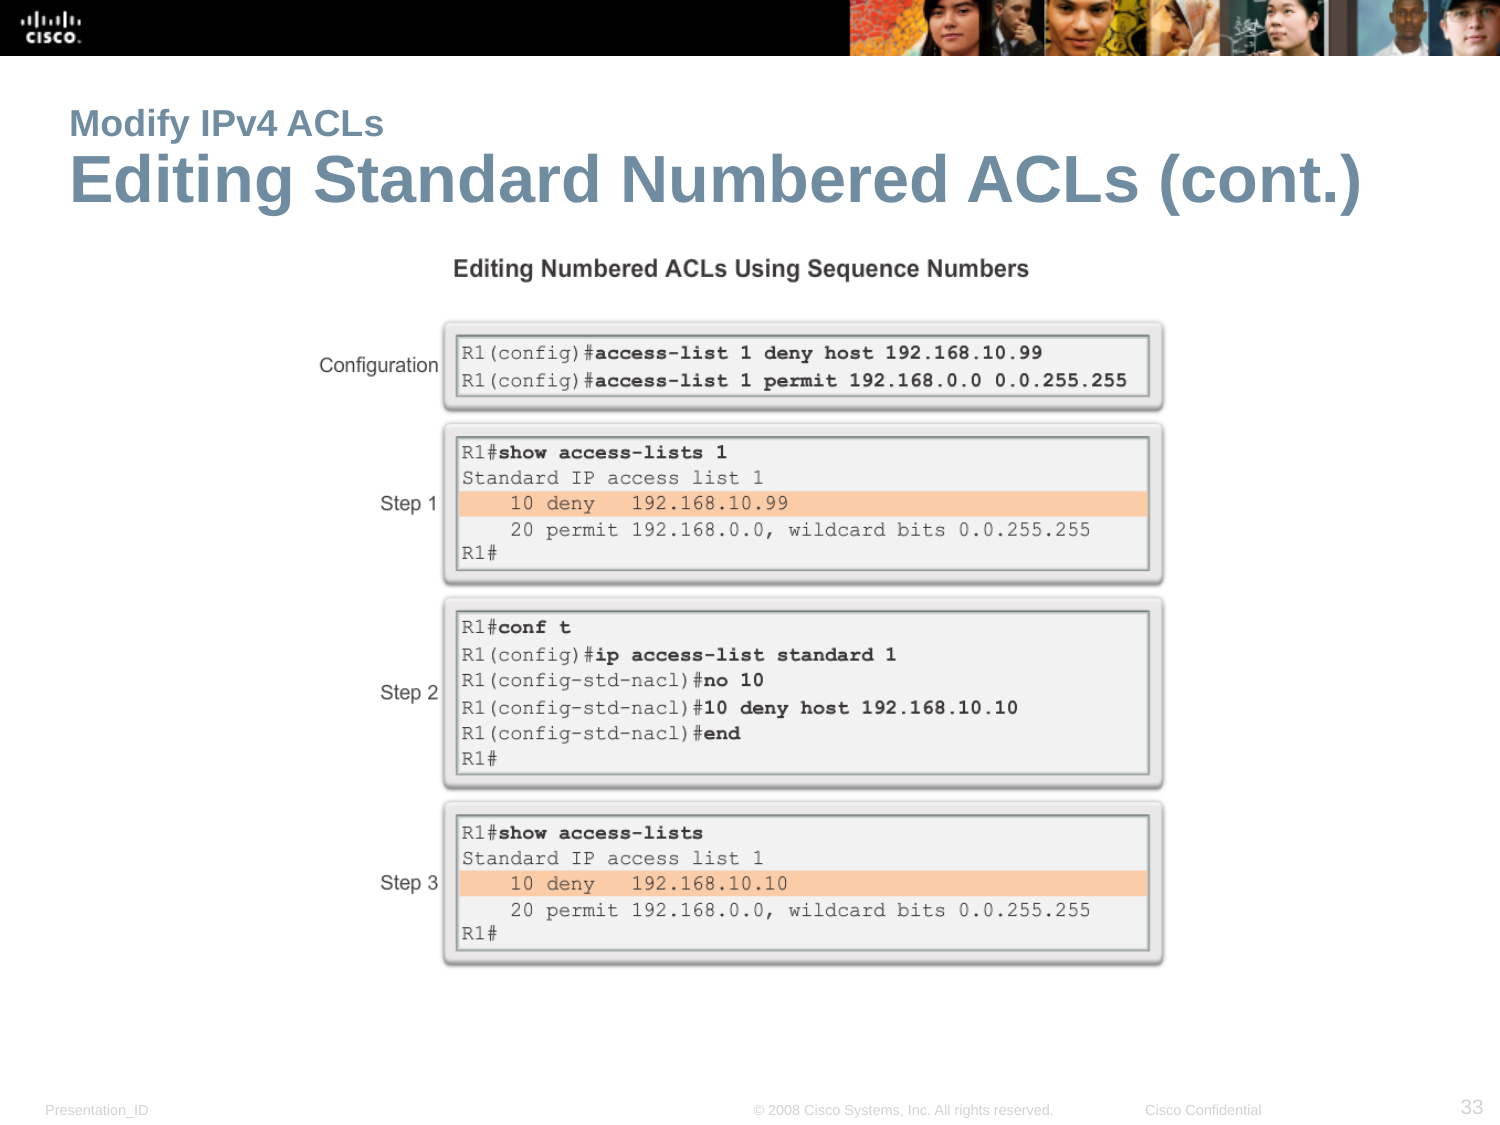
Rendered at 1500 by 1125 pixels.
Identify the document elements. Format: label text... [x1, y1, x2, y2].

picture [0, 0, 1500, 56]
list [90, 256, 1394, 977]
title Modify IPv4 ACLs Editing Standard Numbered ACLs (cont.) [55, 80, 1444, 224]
++++
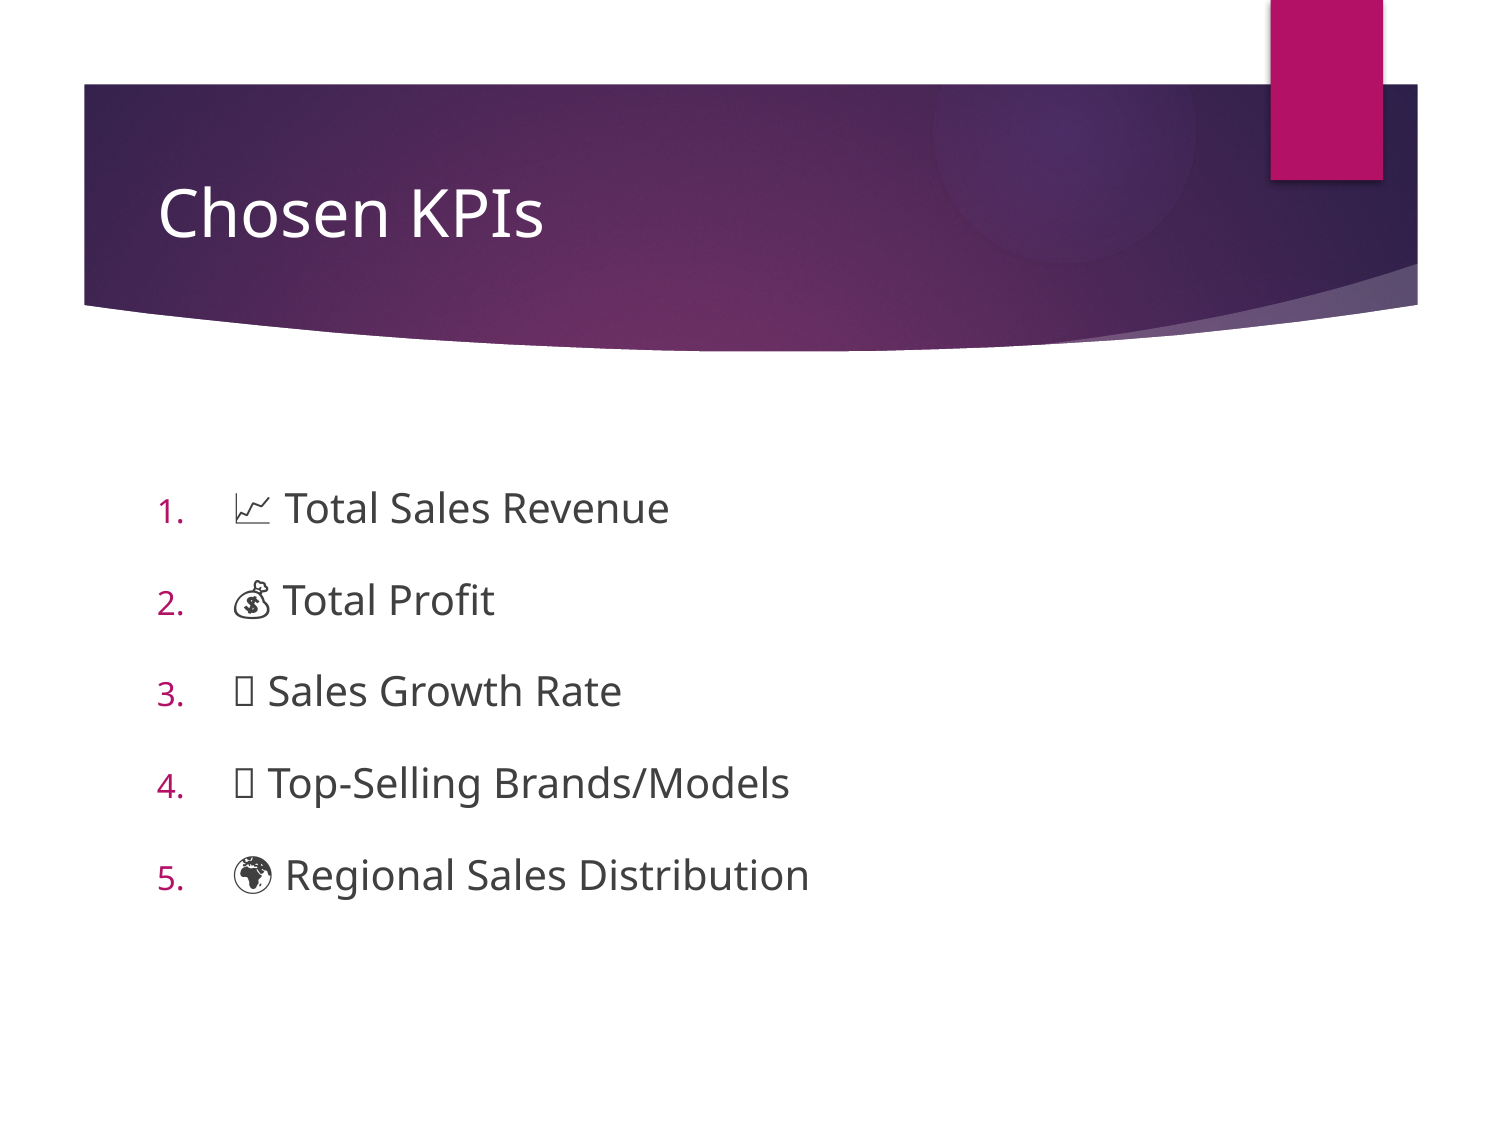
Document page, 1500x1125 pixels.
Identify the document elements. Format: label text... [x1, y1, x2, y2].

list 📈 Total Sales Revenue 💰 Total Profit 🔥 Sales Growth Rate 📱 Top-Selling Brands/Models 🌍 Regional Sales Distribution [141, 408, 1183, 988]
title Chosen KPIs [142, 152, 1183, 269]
++++
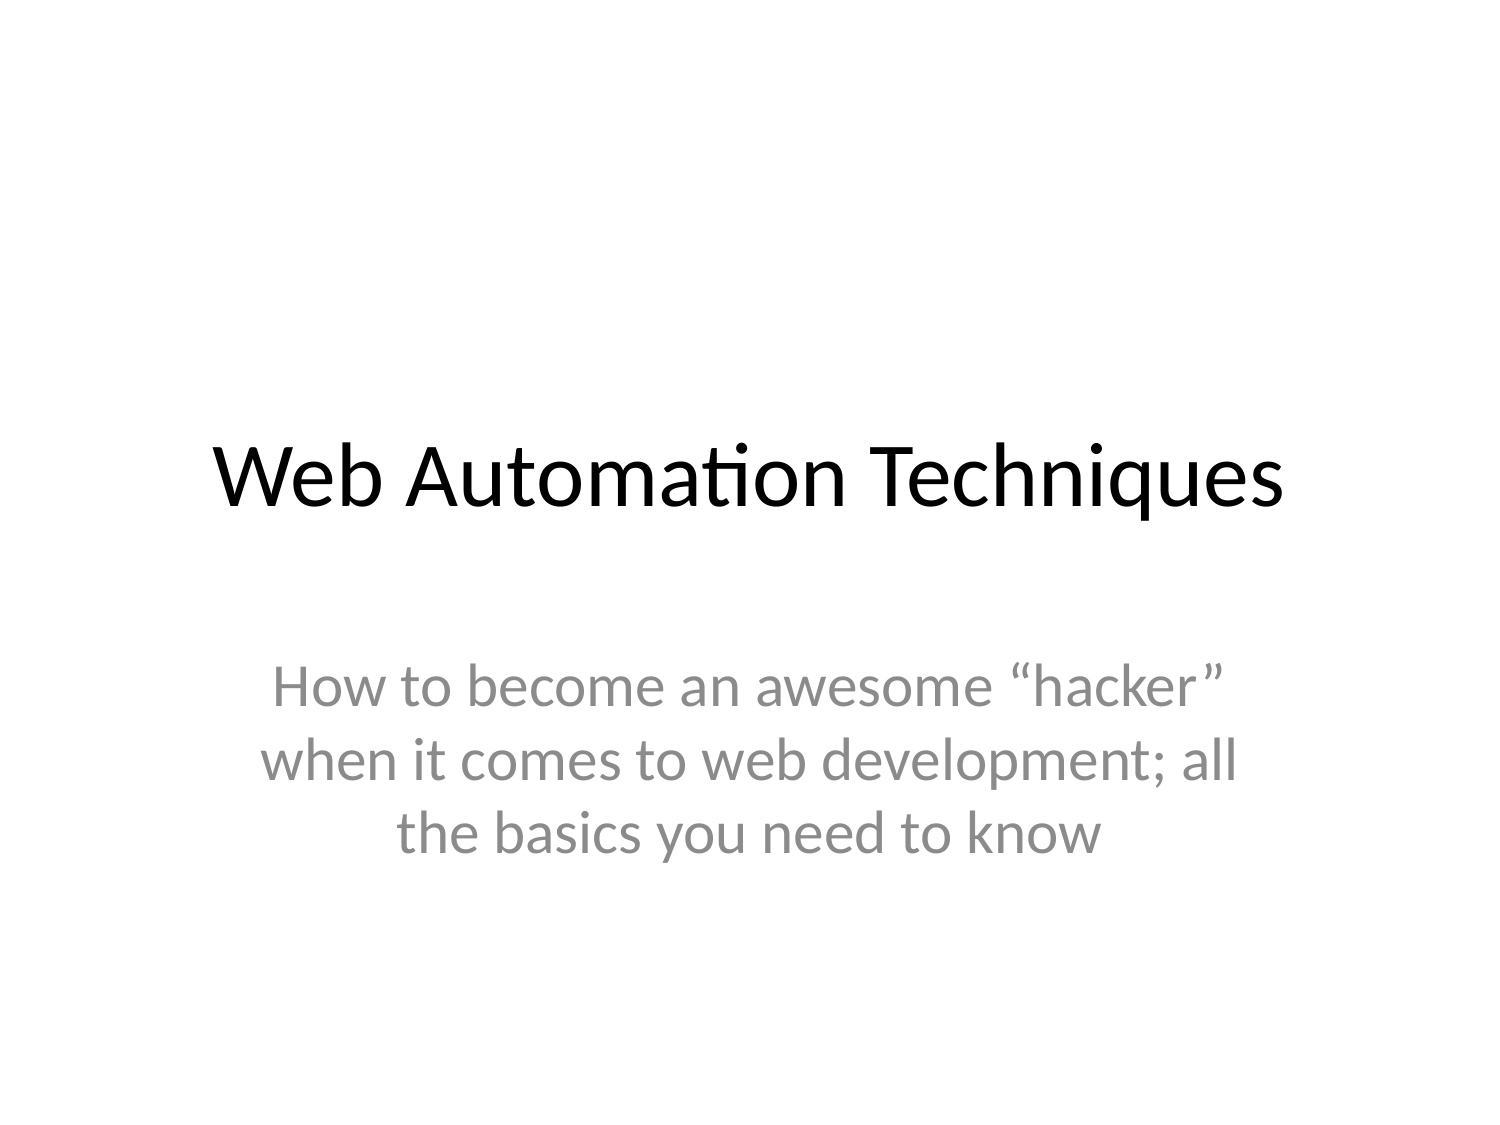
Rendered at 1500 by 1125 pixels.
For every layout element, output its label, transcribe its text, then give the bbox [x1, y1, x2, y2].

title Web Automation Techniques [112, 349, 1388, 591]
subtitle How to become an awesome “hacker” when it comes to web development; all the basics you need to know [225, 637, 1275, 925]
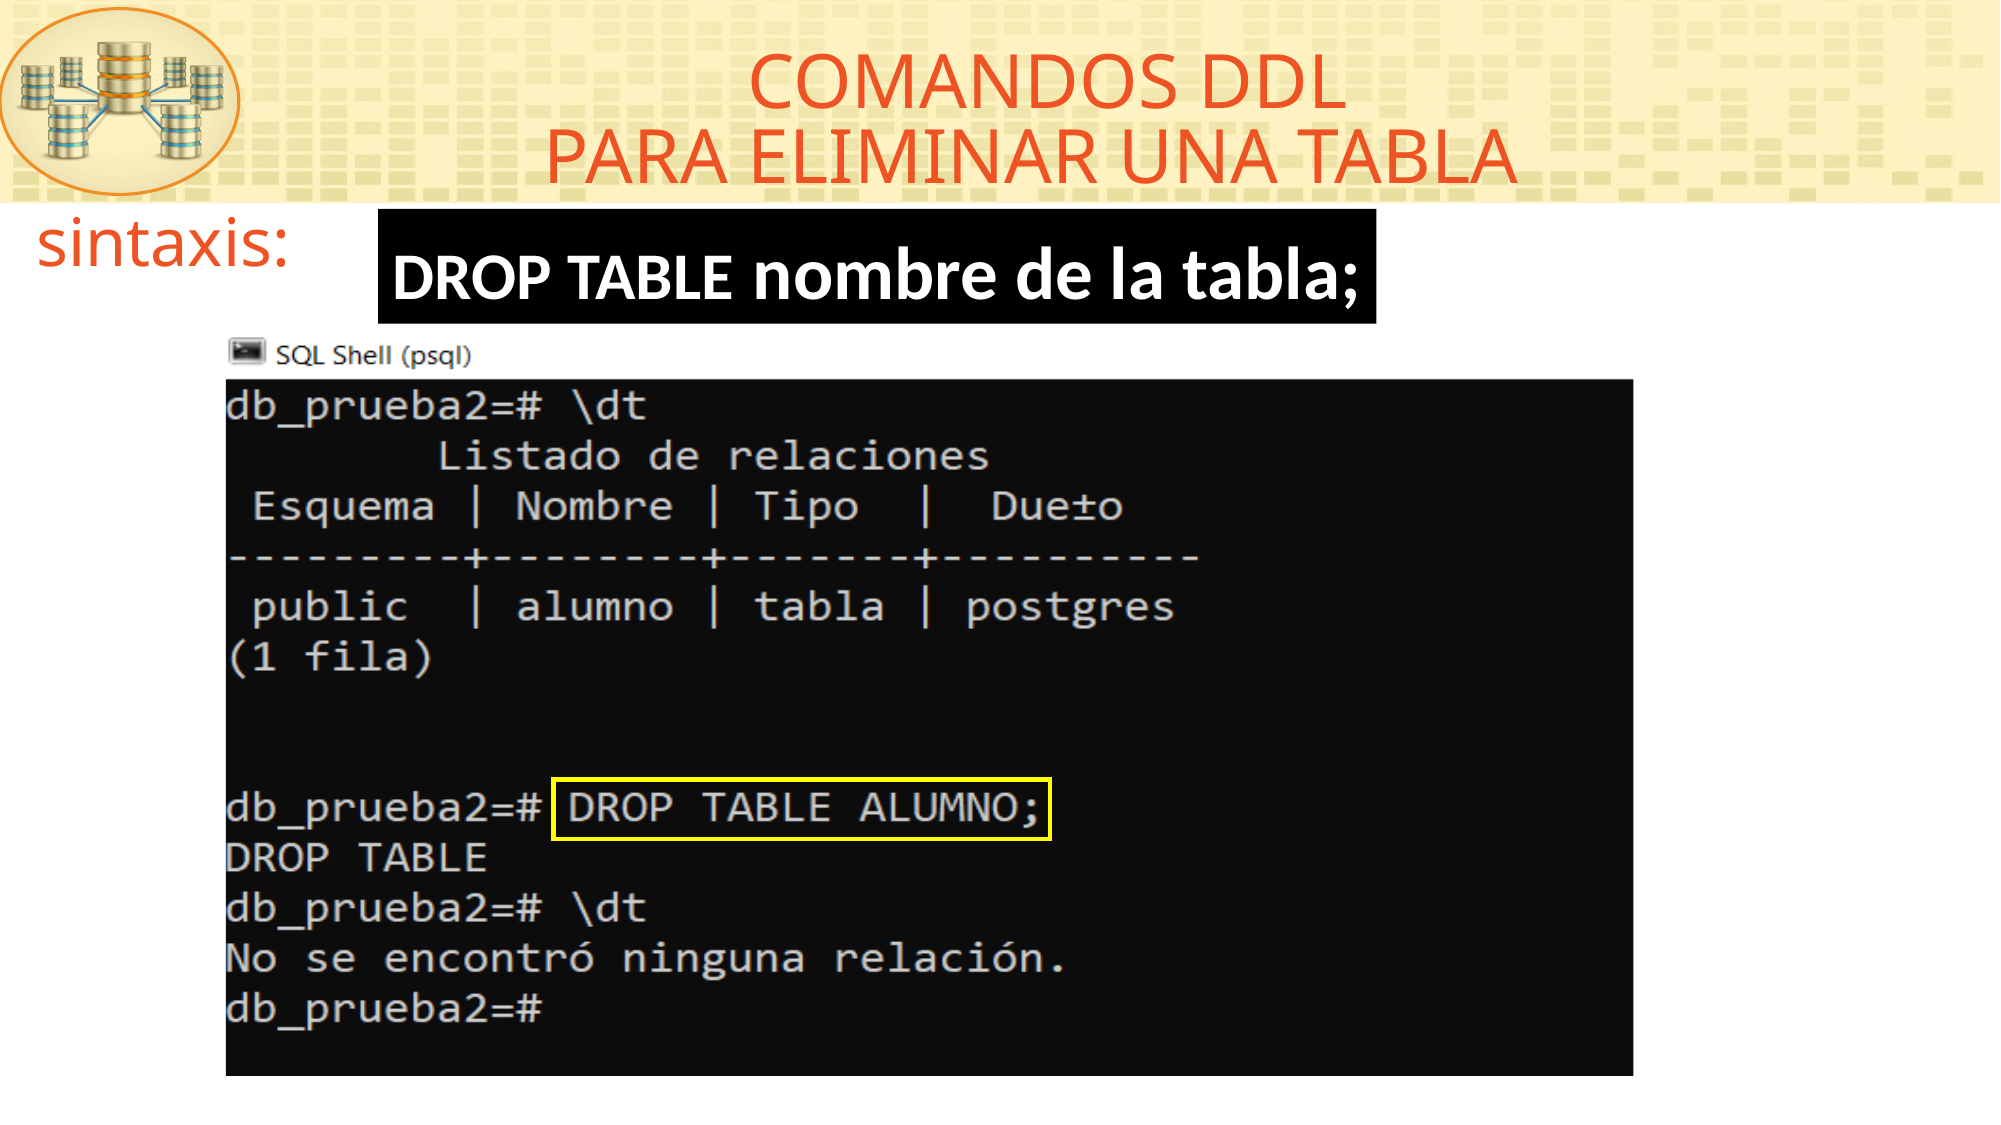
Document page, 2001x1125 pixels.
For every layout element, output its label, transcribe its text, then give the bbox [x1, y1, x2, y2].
++++
Task prompt
Go through the listing above and return each line that includes the word "pixels".

Task solution
Rendered at 1500 by 1125 pixels.
Document page, 1500x1125 pixels.
Rendered at 1500 by 1125 pixels.
Document page, 2001x1125 pixels.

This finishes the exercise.